-- Start Page text --

First Bishop of New Westminster.

By the Rev. Herbert H. Gowen, F.R.G.S.

London: Mowbray, 1899.

Chapter IV.


THE month that followed the visitation of the Yale country was spent at home in necessary but prosaic duties, and in establishing some sort of diocesan organization--one day a committee meeting to discuss the condition of the beautiful peal of bells presented by the Baroness Burdett-Coutts for the cathedral; another day arranging for and conducting a service at the Provincial Penitentiary, writing reports for S.P.G., arranging for school-building, rowing up and down the river to take services at the logging camps--at some of which, by-the-by, no one turned up--and so on, ad libitum.

Work of this kind filled up the time till the beginning of September, when a very interesting visitation was made of the Osoyoos country, which may well be described in detail.

-- End Page text --
-- Start Extracted records --

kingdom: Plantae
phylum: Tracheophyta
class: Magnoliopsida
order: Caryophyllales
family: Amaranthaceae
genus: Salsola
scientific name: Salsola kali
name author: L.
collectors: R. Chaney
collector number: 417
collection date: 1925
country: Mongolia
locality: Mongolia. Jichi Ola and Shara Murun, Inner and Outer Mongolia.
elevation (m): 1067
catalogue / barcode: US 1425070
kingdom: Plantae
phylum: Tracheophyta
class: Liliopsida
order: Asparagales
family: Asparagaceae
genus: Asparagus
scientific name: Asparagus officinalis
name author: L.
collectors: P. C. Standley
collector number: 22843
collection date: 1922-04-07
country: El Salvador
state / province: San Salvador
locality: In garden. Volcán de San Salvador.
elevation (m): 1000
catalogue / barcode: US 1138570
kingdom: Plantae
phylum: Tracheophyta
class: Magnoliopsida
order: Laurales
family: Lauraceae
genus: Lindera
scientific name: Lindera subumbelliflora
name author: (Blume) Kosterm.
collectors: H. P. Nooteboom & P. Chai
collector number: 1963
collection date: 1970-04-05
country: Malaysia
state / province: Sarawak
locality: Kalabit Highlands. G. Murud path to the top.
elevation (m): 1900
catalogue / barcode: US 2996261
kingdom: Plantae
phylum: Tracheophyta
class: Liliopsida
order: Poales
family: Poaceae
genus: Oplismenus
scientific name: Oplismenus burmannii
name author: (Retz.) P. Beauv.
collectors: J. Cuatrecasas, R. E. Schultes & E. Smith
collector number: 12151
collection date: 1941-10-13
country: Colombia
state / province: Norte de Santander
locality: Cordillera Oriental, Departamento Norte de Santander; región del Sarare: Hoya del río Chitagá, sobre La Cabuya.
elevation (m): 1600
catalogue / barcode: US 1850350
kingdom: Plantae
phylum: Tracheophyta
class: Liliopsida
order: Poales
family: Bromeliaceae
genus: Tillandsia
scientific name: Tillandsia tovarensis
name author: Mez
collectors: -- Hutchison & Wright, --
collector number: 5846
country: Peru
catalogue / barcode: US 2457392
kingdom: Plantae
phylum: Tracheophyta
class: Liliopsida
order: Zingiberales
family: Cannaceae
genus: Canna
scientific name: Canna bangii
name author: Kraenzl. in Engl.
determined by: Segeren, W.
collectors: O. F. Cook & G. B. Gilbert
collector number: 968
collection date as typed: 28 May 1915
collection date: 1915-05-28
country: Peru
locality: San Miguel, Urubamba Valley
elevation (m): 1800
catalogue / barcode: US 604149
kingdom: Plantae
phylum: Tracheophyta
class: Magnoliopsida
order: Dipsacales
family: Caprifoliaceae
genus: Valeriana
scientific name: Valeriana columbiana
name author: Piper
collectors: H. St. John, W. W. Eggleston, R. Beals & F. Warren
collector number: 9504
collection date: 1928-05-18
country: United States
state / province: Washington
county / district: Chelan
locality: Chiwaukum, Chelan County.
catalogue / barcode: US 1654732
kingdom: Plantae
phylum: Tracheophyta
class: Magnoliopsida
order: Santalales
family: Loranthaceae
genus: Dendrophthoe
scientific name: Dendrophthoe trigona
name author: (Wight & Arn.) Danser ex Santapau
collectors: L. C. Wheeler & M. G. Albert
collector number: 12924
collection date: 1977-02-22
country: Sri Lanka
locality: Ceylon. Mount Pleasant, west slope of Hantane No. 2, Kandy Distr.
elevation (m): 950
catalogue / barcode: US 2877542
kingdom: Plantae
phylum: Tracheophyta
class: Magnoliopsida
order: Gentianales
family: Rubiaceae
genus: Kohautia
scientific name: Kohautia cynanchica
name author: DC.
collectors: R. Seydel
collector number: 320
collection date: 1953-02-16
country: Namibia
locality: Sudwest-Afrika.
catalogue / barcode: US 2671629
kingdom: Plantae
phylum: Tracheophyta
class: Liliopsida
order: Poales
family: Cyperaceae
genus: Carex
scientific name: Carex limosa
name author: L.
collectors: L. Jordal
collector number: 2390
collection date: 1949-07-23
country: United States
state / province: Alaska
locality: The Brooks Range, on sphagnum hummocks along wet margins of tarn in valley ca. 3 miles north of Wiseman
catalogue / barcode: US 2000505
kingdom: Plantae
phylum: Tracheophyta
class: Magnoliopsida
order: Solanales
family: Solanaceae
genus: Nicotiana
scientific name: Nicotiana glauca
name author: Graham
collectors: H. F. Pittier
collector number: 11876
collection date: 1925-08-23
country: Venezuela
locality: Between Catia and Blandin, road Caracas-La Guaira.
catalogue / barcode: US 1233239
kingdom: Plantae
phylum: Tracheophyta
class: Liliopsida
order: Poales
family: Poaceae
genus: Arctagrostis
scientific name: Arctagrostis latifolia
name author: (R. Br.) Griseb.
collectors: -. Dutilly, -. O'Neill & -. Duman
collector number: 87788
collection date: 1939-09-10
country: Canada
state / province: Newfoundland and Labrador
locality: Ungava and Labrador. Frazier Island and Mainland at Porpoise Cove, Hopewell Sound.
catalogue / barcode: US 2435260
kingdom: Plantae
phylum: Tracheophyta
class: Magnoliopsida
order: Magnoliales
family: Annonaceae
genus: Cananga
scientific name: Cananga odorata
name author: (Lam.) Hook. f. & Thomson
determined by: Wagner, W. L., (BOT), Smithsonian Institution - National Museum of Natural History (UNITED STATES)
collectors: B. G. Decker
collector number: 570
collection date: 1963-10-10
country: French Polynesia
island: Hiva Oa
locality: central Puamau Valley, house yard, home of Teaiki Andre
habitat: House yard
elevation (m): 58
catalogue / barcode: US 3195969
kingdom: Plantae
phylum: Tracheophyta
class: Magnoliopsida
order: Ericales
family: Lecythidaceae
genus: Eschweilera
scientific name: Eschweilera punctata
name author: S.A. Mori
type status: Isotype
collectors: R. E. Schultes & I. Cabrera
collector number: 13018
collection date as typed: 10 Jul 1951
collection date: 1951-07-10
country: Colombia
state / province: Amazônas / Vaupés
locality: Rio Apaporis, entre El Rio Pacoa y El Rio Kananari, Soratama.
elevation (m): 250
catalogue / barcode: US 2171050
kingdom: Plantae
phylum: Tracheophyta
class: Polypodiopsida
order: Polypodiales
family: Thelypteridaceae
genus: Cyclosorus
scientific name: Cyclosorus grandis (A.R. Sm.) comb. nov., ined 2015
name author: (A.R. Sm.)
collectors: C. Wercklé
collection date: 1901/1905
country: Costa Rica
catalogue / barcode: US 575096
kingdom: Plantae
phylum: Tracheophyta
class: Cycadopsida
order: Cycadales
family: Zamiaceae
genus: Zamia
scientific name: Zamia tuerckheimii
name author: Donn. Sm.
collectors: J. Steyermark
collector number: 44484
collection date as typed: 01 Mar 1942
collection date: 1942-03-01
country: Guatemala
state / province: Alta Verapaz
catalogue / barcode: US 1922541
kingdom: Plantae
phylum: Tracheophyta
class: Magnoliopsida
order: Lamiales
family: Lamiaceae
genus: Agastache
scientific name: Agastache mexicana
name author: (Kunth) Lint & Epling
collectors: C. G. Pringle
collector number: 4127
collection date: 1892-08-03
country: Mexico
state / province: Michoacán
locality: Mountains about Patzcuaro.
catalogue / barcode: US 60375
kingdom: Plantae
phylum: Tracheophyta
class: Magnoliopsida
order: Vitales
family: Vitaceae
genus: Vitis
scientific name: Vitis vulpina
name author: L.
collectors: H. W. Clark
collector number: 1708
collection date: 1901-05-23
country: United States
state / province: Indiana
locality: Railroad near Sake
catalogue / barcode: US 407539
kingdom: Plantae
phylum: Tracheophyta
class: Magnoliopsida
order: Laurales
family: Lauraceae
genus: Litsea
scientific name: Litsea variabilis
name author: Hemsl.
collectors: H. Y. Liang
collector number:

-- End Extracted records --

Given task 1
Please summarize the chapter excerpt in two sentences.
Given task 2
Using the chapter excerpt, explain the purpose of rowing up and down the river.

Correct answer 1
The month after the visitation of the Yale country was spent at home on necessary but prosaic duties and on establishing diocesan organization. These duties included a committee meeting on the cathedral bells given by the Baroness Burdett-Coutts, a service at the Provincial Penitentiary, reports for S.P.G., school-building arrangements and river trips to logging camps, and such work filled the time until early September, when a very interesting visitation of the Osoyoos country was made.

Correct answer 2
The rowing was done to take services at the logging camps. At some of those camps no one turned up.